WHAT IS BEING ASKED
From the records below, copy out each line that has the word "round".

[Saved data entries]
----

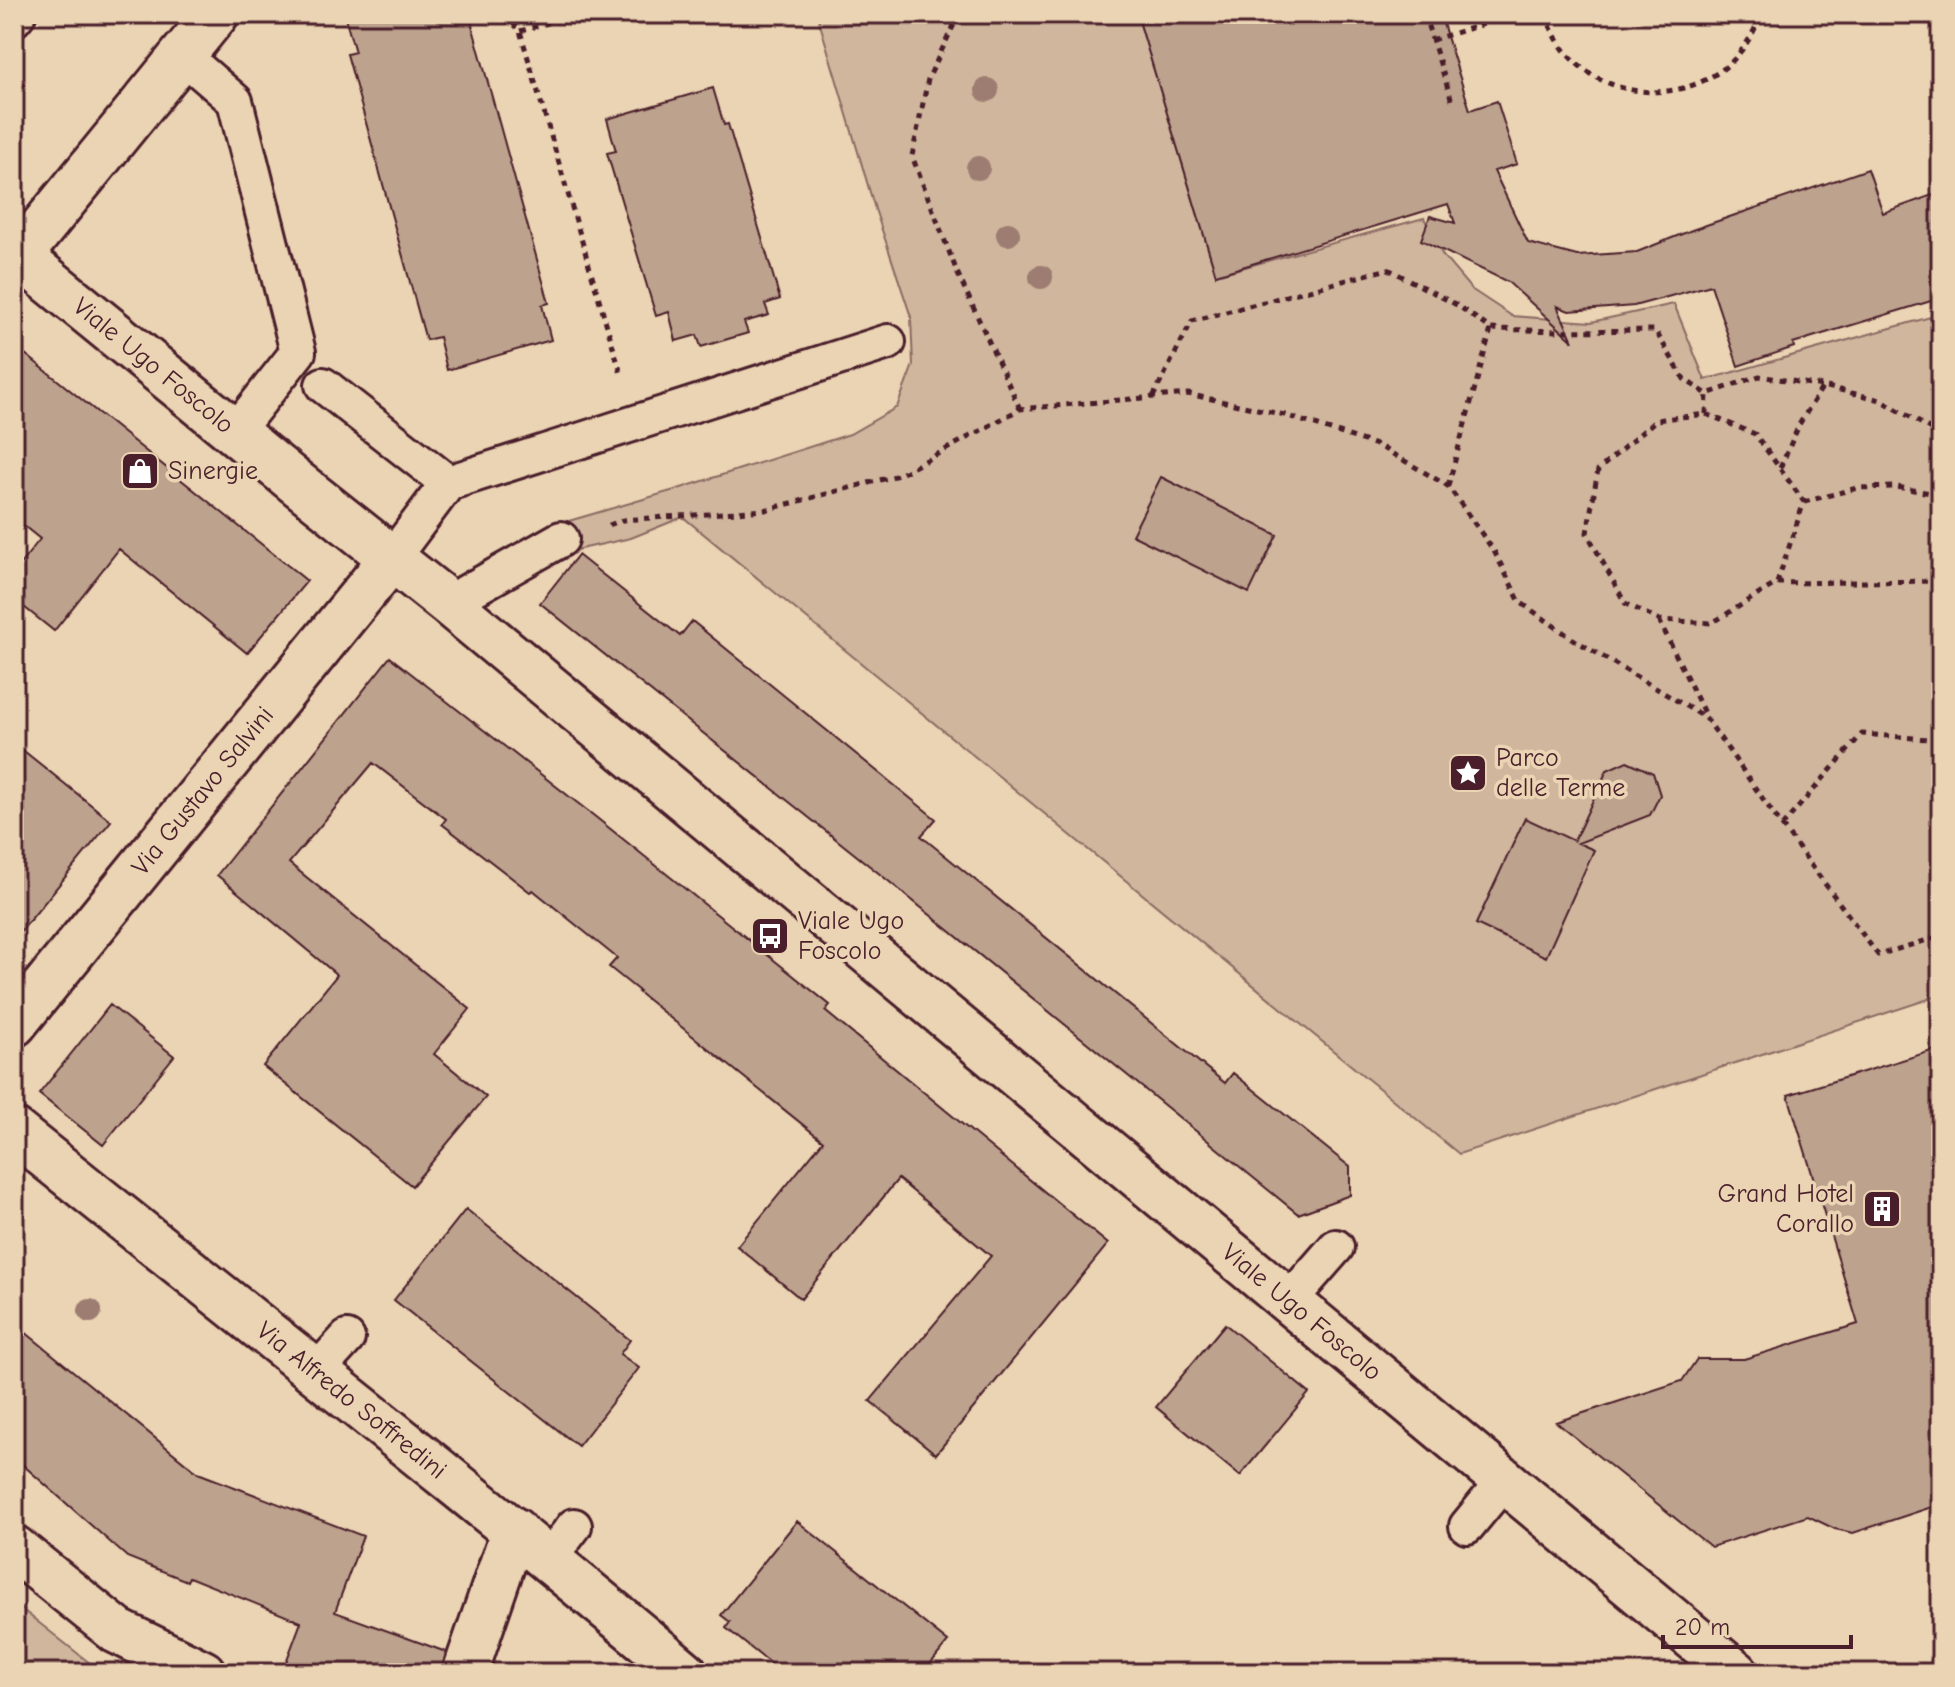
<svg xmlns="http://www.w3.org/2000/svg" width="1955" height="1687" font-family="'Comic Neue',sans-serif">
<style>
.green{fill:#cfb69d;stroke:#8c6a64;stroke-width:2}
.building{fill:#bda28d;stroke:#4a1f2b;stroke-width:2}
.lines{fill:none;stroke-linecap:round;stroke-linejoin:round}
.service-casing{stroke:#4a1f2b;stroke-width:40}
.minor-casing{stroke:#4a1f2b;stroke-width:50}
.path{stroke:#4a1f2b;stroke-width:5;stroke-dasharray:6 6;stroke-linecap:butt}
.service{stroke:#ead4b3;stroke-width:34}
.minor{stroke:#ead4b3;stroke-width:44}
.tree{fill:#9d7d72}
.labels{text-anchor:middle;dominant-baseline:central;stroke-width:7;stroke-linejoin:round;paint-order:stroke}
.street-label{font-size:26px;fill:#4a1f2b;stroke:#ead4b3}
.poi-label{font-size:26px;fill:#4a1f2b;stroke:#ead4b3;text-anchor:start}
</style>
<rect width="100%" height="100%" fill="#ead4b3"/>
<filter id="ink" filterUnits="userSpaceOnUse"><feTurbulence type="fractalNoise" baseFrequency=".0125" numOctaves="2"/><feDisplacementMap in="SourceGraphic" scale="16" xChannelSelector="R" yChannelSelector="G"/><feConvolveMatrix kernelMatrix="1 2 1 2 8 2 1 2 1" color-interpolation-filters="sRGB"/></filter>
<g filter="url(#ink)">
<!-- green -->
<path class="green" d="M817,14H1137L1216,275L1424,218L1443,256L1471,289L1512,316L1591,322L1674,304L1705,380L1941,314V995L1459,1154L683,517L631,538L571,551L562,523L678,489L850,434L897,407L913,365L911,317L875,209Z
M14,1603L96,1668L106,1673H14Z"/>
<!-- building -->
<path class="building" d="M344,14H469L549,303L542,305L551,340L447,370L439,337L426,340L347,54L355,52Z
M1137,14H1440L1470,110L1497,101L1517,164L1494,171L1528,243L1577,256L1637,252L1692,230L1868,169L1883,213L1941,192V298L1793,343L1794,347L1738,366L1711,285L1634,306L1569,311L1557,306L1573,341L1508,282L1421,240L1430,216L1455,223L1448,204L1216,275Z
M713,88L724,125L728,124L780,299L765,304L769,315L744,322L748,333L701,347L697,335L676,341L669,312L656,316L607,153L616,151L607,119Z
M14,345L307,581L247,653L119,549L54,631L14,599V572L40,539L14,518Z
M1161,477L1277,535L1249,593L1132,535Z
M578,555L680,636L692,621L936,819L921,836L1225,1083L1233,1073L1350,1167V1195L1298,1214L886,879L540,603Z
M390,657L593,815L830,1005L825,1011L1108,1244L936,1454L870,1401L991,1256L898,1179L801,1299L737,1246L823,1141L638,992L639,991L609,967L617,958L533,890L530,892L442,824L446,819L373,763L289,863L470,1009L434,1054L486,1097L412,1186L263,1066L337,975L217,875Z
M14,743L111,821L14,940Z
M1627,761L1653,773L1660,795L1650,815L1578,843L1594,850L1546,957L1476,924L1525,818L1574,841L1607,770Z
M110,1005L174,1056L103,1145L39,1094Z
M1941,1048V1504L1853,1533L1835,1529L1808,1516L1711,1547L1556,1422L1682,1381L1697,1359H1744L1858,1324L1788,1095Z
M466,1209L630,1340L620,1354L639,1368L578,1446L394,1300Z
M14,1323L198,1473L363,1536L335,1612L446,1652L441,1673H282L301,1622L189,1577L187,1581L127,1557L14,1457Z
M1225,1324L1309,1393L1240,1476L1156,1407Z
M797,1521L948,1642L923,1673H782L726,1628L730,1622L721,1615Z"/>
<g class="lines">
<!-- service casing -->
<g class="service-casing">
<path id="service" d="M14,19L18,14
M183,56L235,101L298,352L235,432
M323,385L448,483
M392,558L448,483L888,342
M448,603L561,539
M1288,1302L1336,1247
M315,1373L347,1338
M1467,1526L1504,1481
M549,1559L574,1526"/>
</g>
<!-- minor casing -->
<g class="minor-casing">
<g id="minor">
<path id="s1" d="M14,252L297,483L448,603L1736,1673"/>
<path d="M19,256L216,14"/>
<path id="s2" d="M14,1024L392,558"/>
<path id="s3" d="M14,1131C238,1311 465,1488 685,1673"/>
<path d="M14,1548L117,1631L203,1673"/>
<path d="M465,1673L514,1530"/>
</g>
</g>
<!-- path -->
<path class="path" d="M505,14L520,31L622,377
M959,14L928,79L912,156L957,272L1020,409
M1424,14L1452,101
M1545,14C1552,31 1560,48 1574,61C1614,99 1679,102 1723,69C1741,56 1753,34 1762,14
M520,31L580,14
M1432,40L1516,14
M1153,397L1192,321L1388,269L1457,305L1491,329L1561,331L1655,330L1684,379L1707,394L1759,376L1823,386L1881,400L1936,432L1941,452
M1706,414L1755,434L1804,502L1777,583L1712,623L1659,620L1625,603L1587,533L1598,470L1656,420Z
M1706,414L1707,394
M1780,468L1800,423L1823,386
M1448,486L1491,329
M1804,502L1857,488L1897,487L1941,495
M609,525L623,520L765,510L899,475L1020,409L1188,394L1285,415L1379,446L1448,486L1494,551L1520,602L1573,639L1706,718L1782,826L1878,955L1941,936
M1777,583L1941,581
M1659,620L1706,717
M1782,826L1862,734L1941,740"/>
<!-- service -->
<use href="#service" class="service"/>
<!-- minor -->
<use href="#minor" class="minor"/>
</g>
<!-- trees -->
<g class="tree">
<circle cx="987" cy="90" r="12"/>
<circle cx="978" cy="168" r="12"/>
<circle cx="1008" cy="234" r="12"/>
<circle cx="1041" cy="277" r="12"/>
<circle cx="90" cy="1311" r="12"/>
</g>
</g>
<!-- icons -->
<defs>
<g id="shop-square" transform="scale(2)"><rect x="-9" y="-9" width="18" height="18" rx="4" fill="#4a1f2b" stroke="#ead4b3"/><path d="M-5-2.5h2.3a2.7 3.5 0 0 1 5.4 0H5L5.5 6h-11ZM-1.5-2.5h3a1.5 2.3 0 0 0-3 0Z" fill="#fff"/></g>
<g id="sight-square" transform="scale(2)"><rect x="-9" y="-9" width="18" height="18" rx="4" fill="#4a1f2b" stroke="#ead4b3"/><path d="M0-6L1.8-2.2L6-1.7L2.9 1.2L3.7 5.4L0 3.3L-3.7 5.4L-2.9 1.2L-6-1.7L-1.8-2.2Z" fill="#fff"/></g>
<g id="bus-square" transform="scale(2)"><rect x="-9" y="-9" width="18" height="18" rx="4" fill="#4a1f2b" stroke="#ead4b3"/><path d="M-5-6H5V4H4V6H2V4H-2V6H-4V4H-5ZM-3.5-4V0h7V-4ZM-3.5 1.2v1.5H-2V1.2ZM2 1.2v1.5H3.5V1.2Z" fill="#fff"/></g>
<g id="building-square" transform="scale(2)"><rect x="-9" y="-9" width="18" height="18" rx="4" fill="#4a1f2b" stroke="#ead4b3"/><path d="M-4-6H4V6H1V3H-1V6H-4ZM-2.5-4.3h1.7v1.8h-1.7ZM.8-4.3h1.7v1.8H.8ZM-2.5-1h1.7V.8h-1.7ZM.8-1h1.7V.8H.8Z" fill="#fff"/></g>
</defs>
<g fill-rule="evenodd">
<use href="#shop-square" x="140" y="471"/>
<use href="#sight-square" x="1468" y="773"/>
<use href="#bus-square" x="770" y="936"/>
<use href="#building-square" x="1882" y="1209"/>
</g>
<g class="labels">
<!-- street labels -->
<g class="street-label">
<text stroke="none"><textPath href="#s1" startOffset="180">Viale Ugo Foscolo</textPath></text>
<text stroke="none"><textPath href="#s2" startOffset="300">Via Gustavo Salvini</textPath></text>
<text stroke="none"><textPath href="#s1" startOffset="1668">Viale Ugo Foscolo</textPath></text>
<text stroke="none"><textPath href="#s3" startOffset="432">Via Alfredo Soffredini</textPath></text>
</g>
<!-- poi labels -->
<g class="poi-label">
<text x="168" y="471">Sinergie</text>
<text x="1496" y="758">Parco<tspan x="1496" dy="30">delle Terme</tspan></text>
<text x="798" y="921">Viale Ugo<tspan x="798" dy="30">Foscolo</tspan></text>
<text x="1854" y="1194" text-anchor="end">Grand Hotel<tspan x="1854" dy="30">Corallo</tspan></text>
</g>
</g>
<!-- margin -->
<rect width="1955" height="1687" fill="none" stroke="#ead4b3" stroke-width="48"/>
<rect x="24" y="24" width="1907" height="1639" fill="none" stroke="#4a1f2b" stroke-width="3" filter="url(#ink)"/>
<!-- scale -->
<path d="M1663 1635v12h188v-12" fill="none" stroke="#4a1f2b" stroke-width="4"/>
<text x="1675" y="1635" font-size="24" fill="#4a1f2b" stroke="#ead4b3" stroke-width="6" paint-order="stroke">20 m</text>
</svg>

----

FINISHED EXERCISE
.lines{fill:none;stroke-linecap:round;stroke-linejoin:round}
.labels{text-anchor:middle;dominant-baseline:central;stroke-width:7;stroke-linejoin:round;paint-order:stroke}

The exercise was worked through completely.